To start with you can not go wrong with Milk & Eggs for building. I would start by compiling a healthy diet (including the above) and then adopt the calories so you maintain weight for a week or two, then increase this by a few percent but eating more after training and before sleep so your body can use it to build with, try and give each muscle group 48 hours before pushing again.

If you are still not seeing gains, I would look at your rest patterns and life style, and then intensity of workout, when do you stop one routine and move onto the next, to build big muscles you need to hurt the things first, apologies if all this like teaching a Gran to suck eggs but if you are asking for help it is best to start at the ground floor

Workout intensity

Diet feed the recover

Rest - allow the repair to take place


----------



## stavmangr (Nov 25, 2008)

First you need to find your BMR=Basal Metabolic Rate =the cals you need for everyday maintenance.

There are two types to find them:

OPTION 1

67+(9.636 x weight in kg)+(1.7 x height in cm)-(4.7 x age)=BMR

OPTION 2

500+(22 x lean mass)=MBR . (lean mass=body weight-fat percentage eg 15%)
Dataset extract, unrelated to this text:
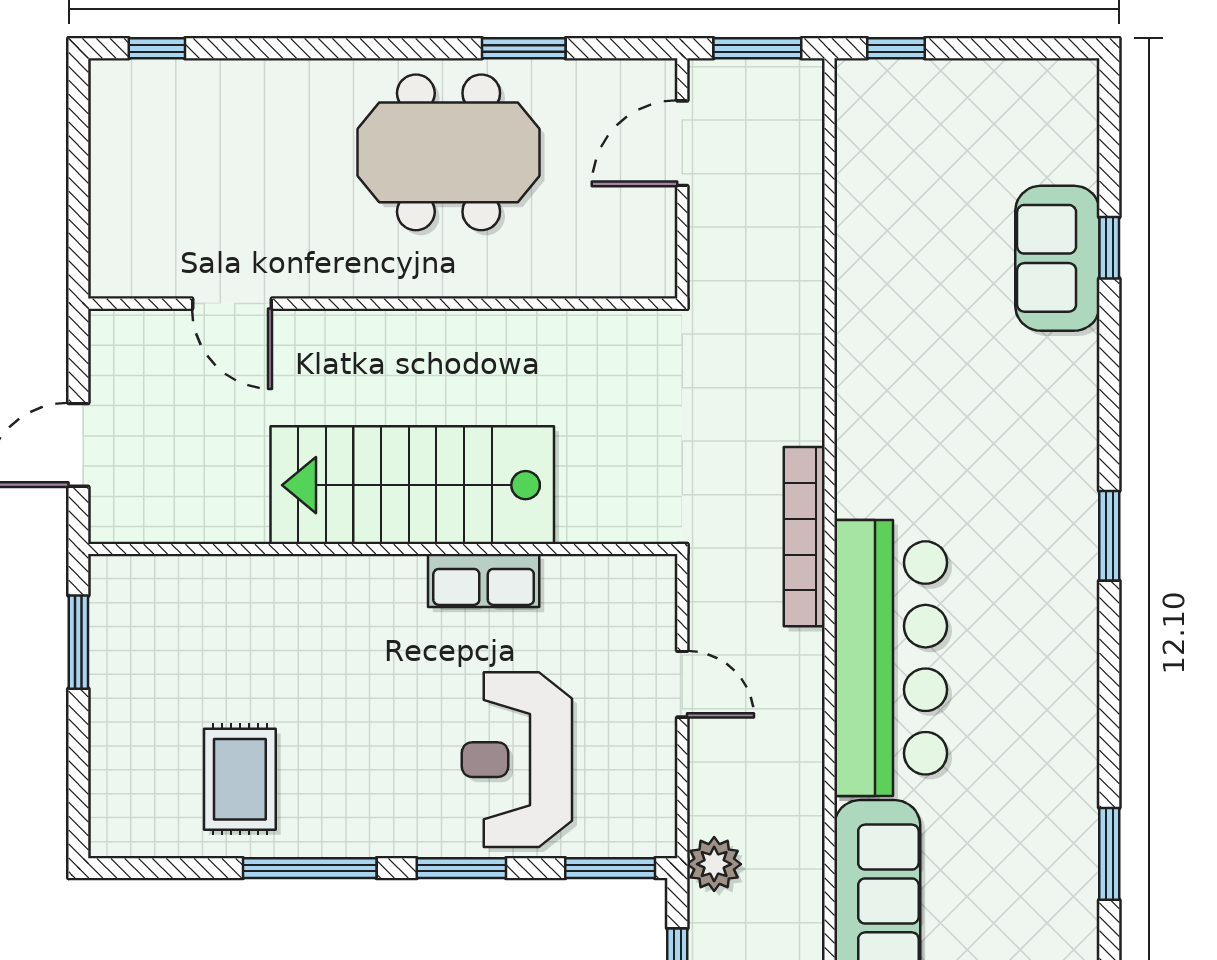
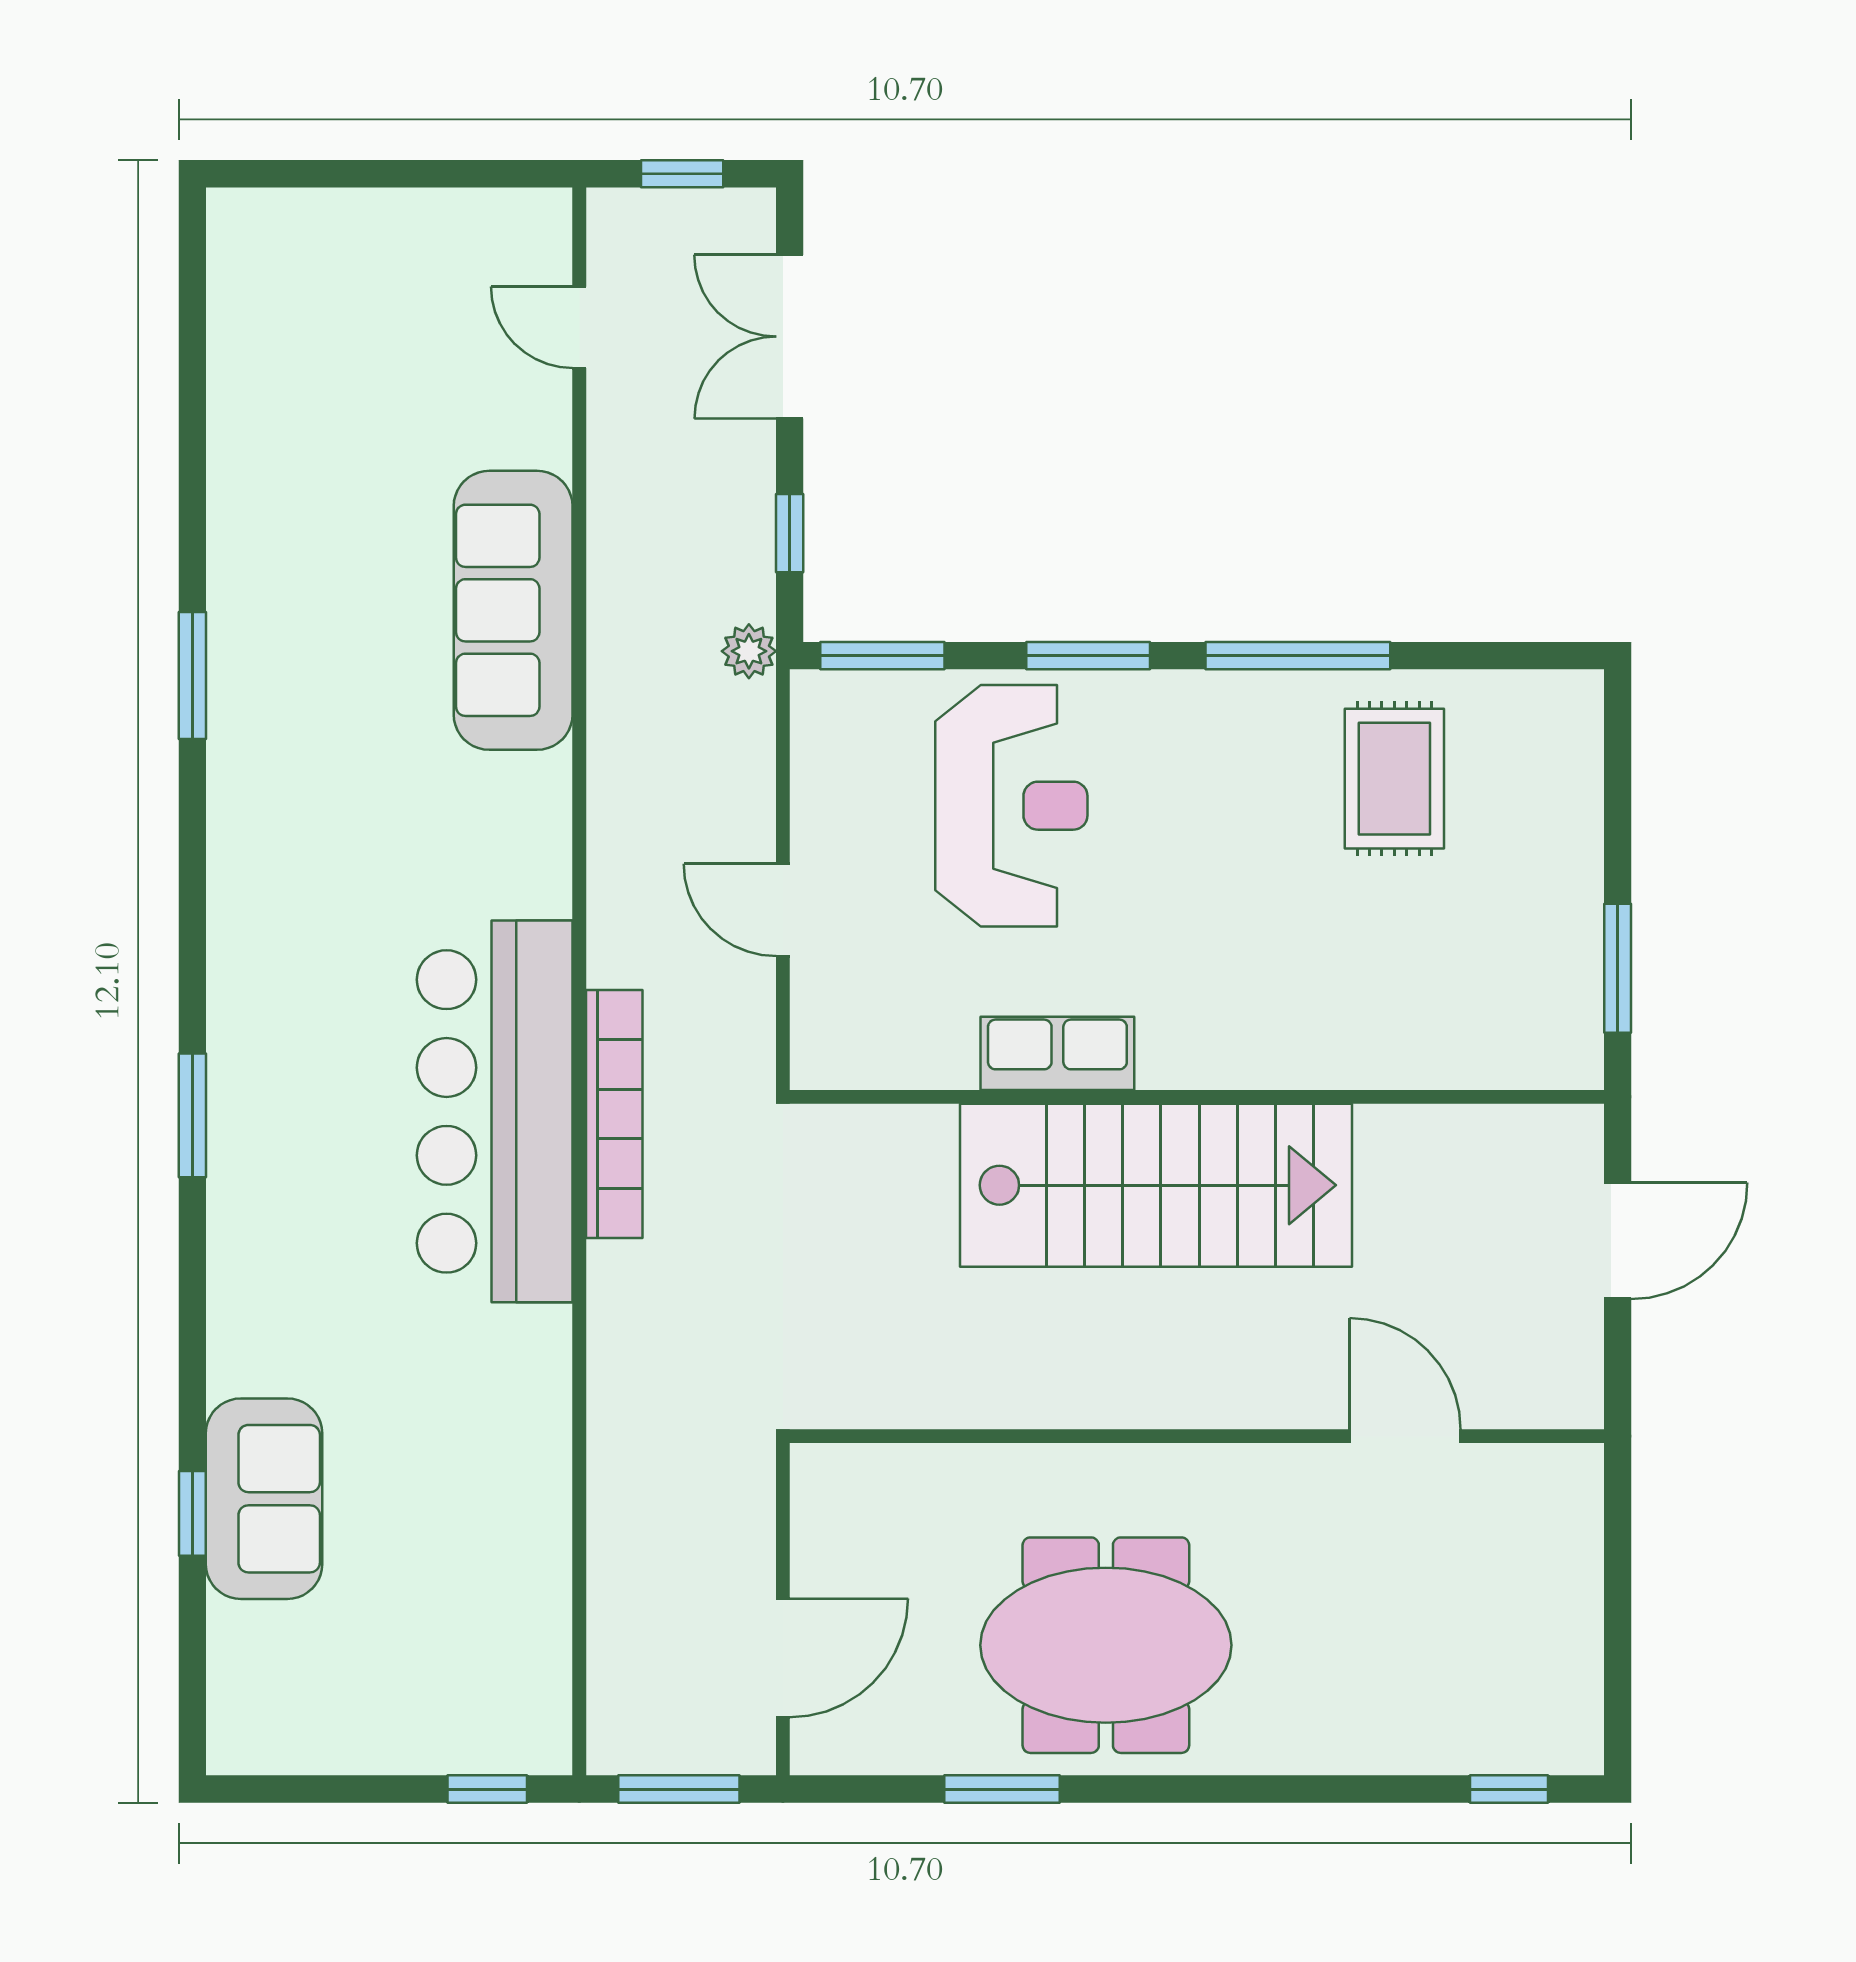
bar counter: (891, 658) -> (495, 1111), moved
plant: (714, 864) -> (749, 651), width x0.73, depth x0.73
So when you have your BMR times your activity as

1.2-1.3=light activity

1.5=average

1.6-1.7=heavy

1.8-2.1= very heavy

If you have an office job+bb choose 1.6

only bb=1.5

buildr+bb=2.1

When you know your BMR and your fat percentage make a diet plan


----------



## treecreeper (Nov 12, 2010)

just eat senible dont worry about cutting down to much as your only 13 s 6 so you should be looking at putting weight on to b honest, keep things simple routien wise, if you starting out id stick with 3 times a week and stick to basics, start slow and dont rush things, dont ovverdo it as most people always seem to think, o im not doing enough, and spend hours in the gym over doing it, " less is more " you havent been training very long dont worry about your weight to much at the mo, just enjoy yorself and enjoy your training, look at getting stronger and bigger, and remember rome wernt buit in a day so give things time  im sure you will be just fine bro, good luck.


----------



## therealbuilder (May 30, 2011)

thanks for all the replys guys iam progressing well but i seem to have dropped to 13 stone but i feel stronger than ever so hopefully that is jus fat dropped off ive added a small amount of cardio and just plugging away enjoying my training thanks all on the forum my source for everything!


----------